Il nostro ufficio personale ha espresso l’esigenza di sostituire l’attuale software per il servizio elaborazione paghe e servizi connessi; si vorrebbe una soluzione Saas, andando così nella direzione del Piano triennale e alleggerendo il carico dell’attuale data center in uso all’ente.
Sulla base del comunicato del 13/11/2018 , essendo trascorso il termine del 1 gennaio 2019, le amministrazioni di cui all’articolo 2 del D.Lgs n. 82 /2005 acquisiscano esclusivamente servizi IaaS, PaaS e SaaS qualificati dall’Agenzia e pubblicati sulMarketplace Cloud della PA.
Il marketplace in questo momento alla voce Saas presenta solo tre fornitori qualificati. Dovrei invitare solo quei tre, che non ho nemmeno idea se forniscano Software per le paghe ? Come posso affrontare una gara a norma di legge, evitando però che vada deserta ? Gli uffici mi chiedono di procedere, ma sinceramente non so come impostare una gara…
Grazie a chiunque volesse darmi qualche contributo


(Alessandro Carloni) #2

Il termine è stato prorogato al 31 marzo: https://www.agid.gov.it/it/agenzia/stampa-e-comunicazione/notizie/2018/12/20/cloud-pa-il-31-marzo-2019-amministrazioni-possono-acquisire-solo-servizi-cloud


(Giulia Macchi) #3

grazie mille, mi era sfuggito…
A questo punto chiedo anche se ritenete sia corretto e opportuno richiedere in sede di gara alle aziende partecipanti, che non avranno già conseguito la qualificazione, almeno la prova dell’avvenuto avvio del processo di qualificazione e l’impegno a portarla a termine positivamente nei termini di legge, per non ritrovarsi, dati i tempi medi di una gara, ad avere una aggiudicazione fuori legge.
Chiedo anche ai colleghi che dovessero trovarsi nelle mie stesse condizioni in che modo intendono comportarsi, dal momento che non mi pare ci siano precedenti simili.
Ancora una volta grazie


(Botte Antonello) #4

Qui https://cloud.italia.it/marketplace/supplier/market/output_saas_1113.html
leggo che la soluzione SaaS qualificata Civilia Next del fornitore Dedagroup, ha, tra altre, anche la seguente caratteristica funzionale: “Gestione economica del Personale - È lo strumento per la gestione automatizzata delle paghe e dei movimenti finanziari necessari al pagamento delle competenze, degli oneri finanziari e delle trattenute volontarie. Si integra con la Gestione Contabilità, con la Rilevazione presenze, con il modulo di Gestione Giuridica e con la Dotazione Organica.”


(Giulia Macchi) #5

sicuramente molto interessante, questa è un’azienda da invitare alla gara e che tra l’altro conosco per altri software; credo che come minimo la presenza nel marketplace dovrà essere premiata in sede di punteggio di valutazione, ma mi chiedo, trovandoci ancora nel periodo transitorio quindi con deroga all’obbligo, e senza possibilità di escludere altre aziende, come devo comportarmi con le aziende che invece non lo sono…
grazie per ogni contributo…


(Botte Antonello) #6

L’articolo 68 del Codice dell’Amministrazione Digitale (CAD) indica quelle che sono le modalità ed i criteri con i quali le pubbliche amministrazioni devono realizzare una valutazione comparativa per decidere la modalità di acquisizione di un software.

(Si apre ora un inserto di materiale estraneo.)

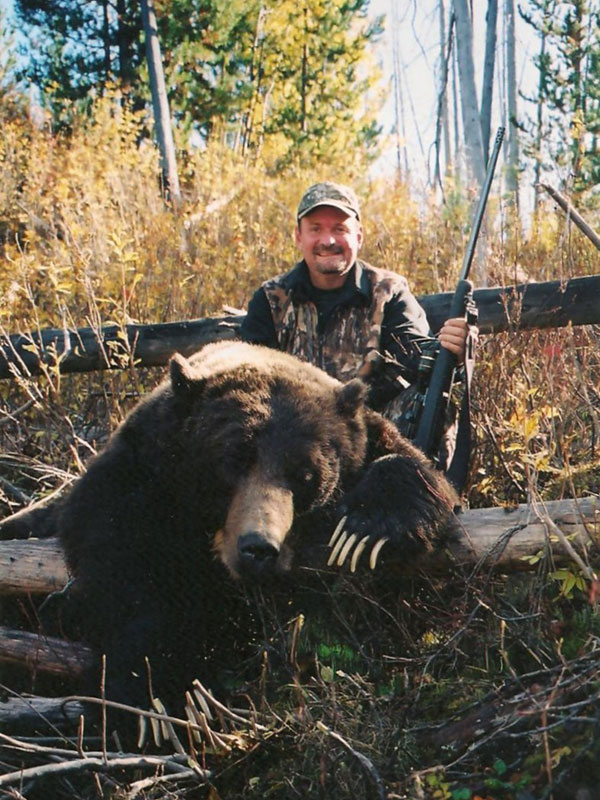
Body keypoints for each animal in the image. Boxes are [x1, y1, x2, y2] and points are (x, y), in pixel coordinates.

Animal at [54, 342, 458, 712]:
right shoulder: (130, 479)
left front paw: (368, 531)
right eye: (232, 461)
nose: (258, 548)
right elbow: (130, 578)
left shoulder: (372, 439)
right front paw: (156, 695)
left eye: (305, 474)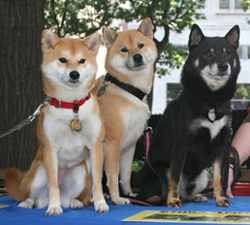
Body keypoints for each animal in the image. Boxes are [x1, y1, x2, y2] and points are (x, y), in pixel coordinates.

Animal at [4, 29, 109, 214]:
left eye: (82, 61)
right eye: (63, 59)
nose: (74, 74)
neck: (71, 106)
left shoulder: (95, 145)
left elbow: (97, 182)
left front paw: (101, 203)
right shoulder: (50, 147)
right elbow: (53, 183)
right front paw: (54, 207)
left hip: (80, 172)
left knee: (68, 197)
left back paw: (75, 202)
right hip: (37, 172)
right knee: (33, 196)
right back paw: (28, 203)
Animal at [94, 17, 158, 204]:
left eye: (140, 45)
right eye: (124, 50)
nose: (137, 57)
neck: (128, 89)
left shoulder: (130, 145)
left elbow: (125, 176)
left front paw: (129, 193)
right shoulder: (113, 142)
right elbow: (113, 175)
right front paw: (118, 198)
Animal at [133, 24, 240, 207]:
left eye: (227, 54)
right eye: (208, 54)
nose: (223, 66)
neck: (210, 102)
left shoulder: (220, 146)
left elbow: (219, 178)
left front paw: (220, 198)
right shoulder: (181, 144)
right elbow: (175, 178)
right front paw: (173, 200)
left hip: (204, 175)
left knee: (187, 193)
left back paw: (195, 196)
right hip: (162, 171)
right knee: (146, 195)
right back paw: (162, 199)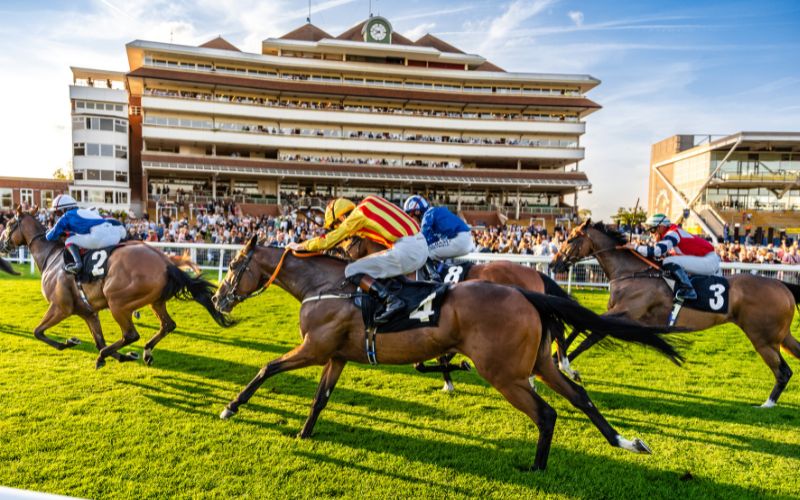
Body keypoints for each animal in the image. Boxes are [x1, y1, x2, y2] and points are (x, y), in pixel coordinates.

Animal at [0, 206, 231, 368]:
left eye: (9, 223)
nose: (2, 243)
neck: (52, 257)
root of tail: (165, 262)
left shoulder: (60, 307)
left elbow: (38, 332)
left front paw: (68, 343)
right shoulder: (88, 313)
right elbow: (99, 341)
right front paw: (122, 356)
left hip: (117, 302)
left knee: (131, 334)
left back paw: (107, 356)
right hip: (155, 301)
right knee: (168, 325)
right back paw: (146, 352)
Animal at [338, 236, 580, 384]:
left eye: (348, 243)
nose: (339, 255)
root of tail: (536, 272)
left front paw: (450, 377)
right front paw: (451, 373)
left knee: (556, 328)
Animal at [552, 221, 800, 408]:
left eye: (571, 239)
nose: (555, 265)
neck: (632, 273)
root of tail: (783, 286)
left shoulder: (624, 314)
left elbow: (587, 332)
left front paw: (566, 367)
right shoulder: (619, 316)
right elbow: (582, 326)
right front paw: (557, 359)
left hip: (763, 339)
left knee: (783, 371)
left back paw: (767, 404)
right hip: (781, 337)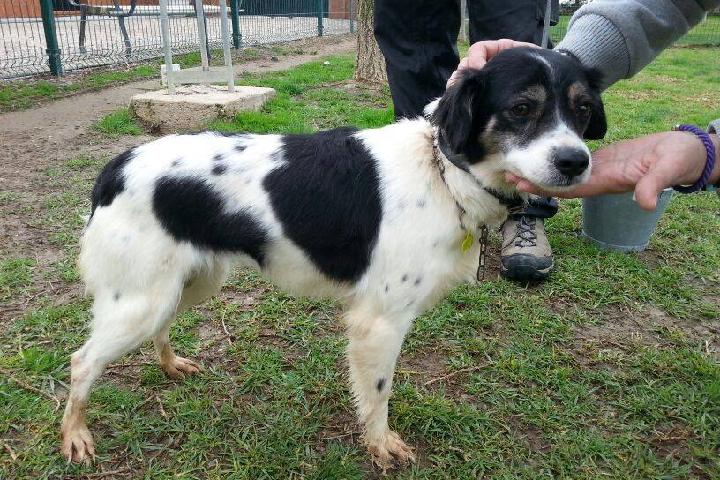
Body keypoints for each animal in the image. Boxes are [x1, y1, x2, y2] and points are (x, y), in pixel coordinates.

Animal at [60, 47, 606, 468]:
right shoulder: (379, 322)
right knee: (82, 361)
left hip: (186, 281)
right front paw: (380, 444)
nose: (576, 162)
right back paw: (75, 435)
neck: (442, 171)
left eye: (582, 108)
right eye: (521, 108)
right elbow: (378, 392)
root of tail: (117, 165)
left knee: (160, 326)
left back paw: (171, 366)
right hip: (141, 298)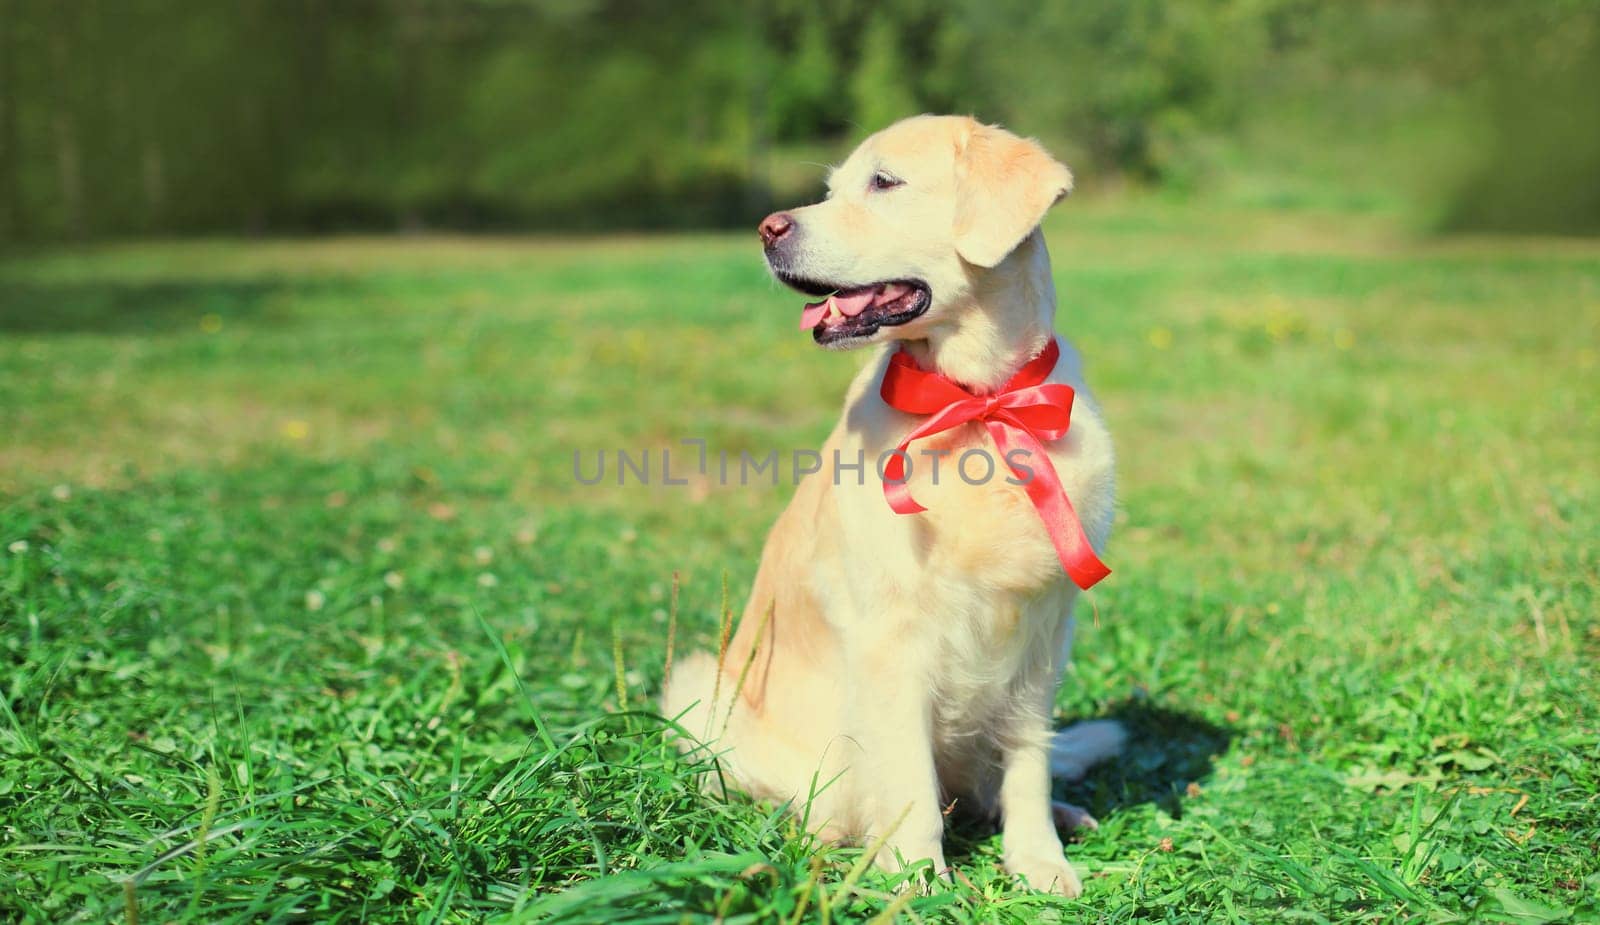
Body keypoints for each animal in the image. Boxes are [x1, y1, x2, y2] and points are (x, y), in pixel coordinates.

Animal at [662, 112, 1126, 889]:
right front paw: (918, 879)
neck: (974, 401)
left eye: (884, 182)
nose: (767, 228)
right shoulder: (891, 635)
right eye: (831, 189)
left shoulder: (1041, 634)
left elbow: (1028, 763)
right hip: (704, 688)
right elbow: (907, 774)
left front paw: (1037, 860)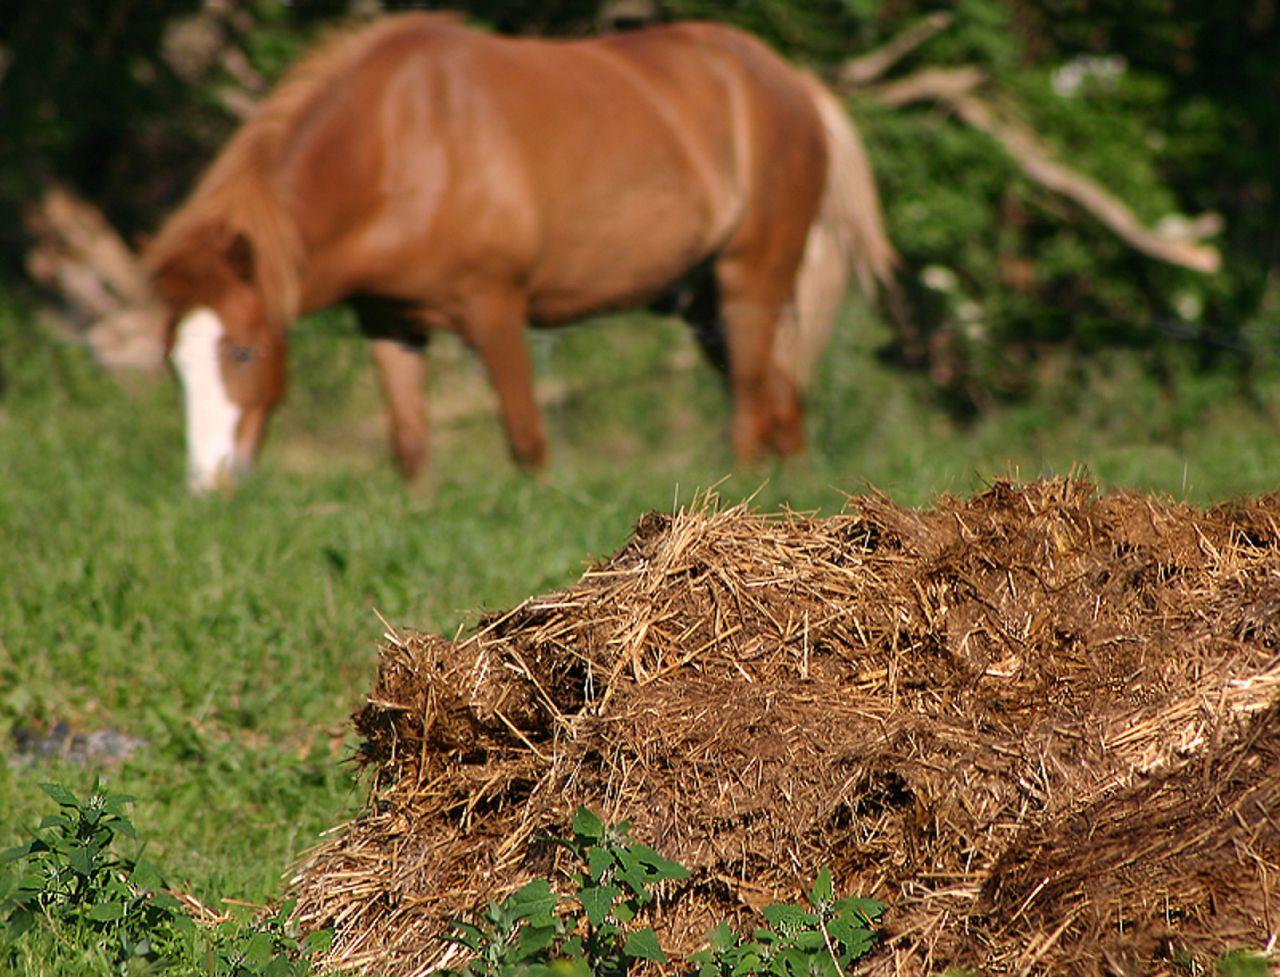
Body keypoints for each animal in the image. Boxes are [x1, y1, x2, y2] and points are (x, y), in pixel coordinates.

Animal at [145, 11, 896, 491]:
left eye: (243, 352)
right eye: (175, 364)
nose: (207, 483)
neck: (400, 143)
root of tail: (794, 83)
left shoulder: (495, 309)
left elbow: (527, 441)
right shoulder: (390, 322)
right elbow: (410, 446)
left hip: (751, 281)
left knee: (750, 406)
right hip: (703, 302)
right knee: (781, 399)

Il processo decisionale si articola in tre fasi:

  • individuazione delle esigenze
  • analisi delle soluzioni a riuso delle PA e delle soluzioni open source
  • analisi delle soluzioni proprietarie Cloud/SaaS First

Dal 31 marzo 2019 le Pubbliche Amministrazioni potranno acquisire solo servizi cloud qualificati e dovranno verificare che le soluzioni software adottate (in riuso, open source, proprietarie) possiedano la conformità alla normativa.


(Giulia Macchi) #7

Tutto questo lo abbiamo già tenuto in considerazione.


(Botte Antonello) #8

Nel periodo transitorio credo si ci possa regolare come se la norma relativa alla qualificazione non esistesse e quindi scegliere anche un sofware SaaS non qualificato erogato da CSP non qualificato. Come pure: la norma entra in vigore dal 1/4 p.v. pertanto se a quella data risultano ancora vigenti contratti con scadenza successiva, tale obbligo vigerebbe successivamente alla scadenza. A fine anno e in questi giorni, fornitori che non hanno ancora qualificato i loro software si stanno affrettando a farsi rinnovare i contratti a scadenza pluriennale. Alla scadenza …correrà l’obbligo!!!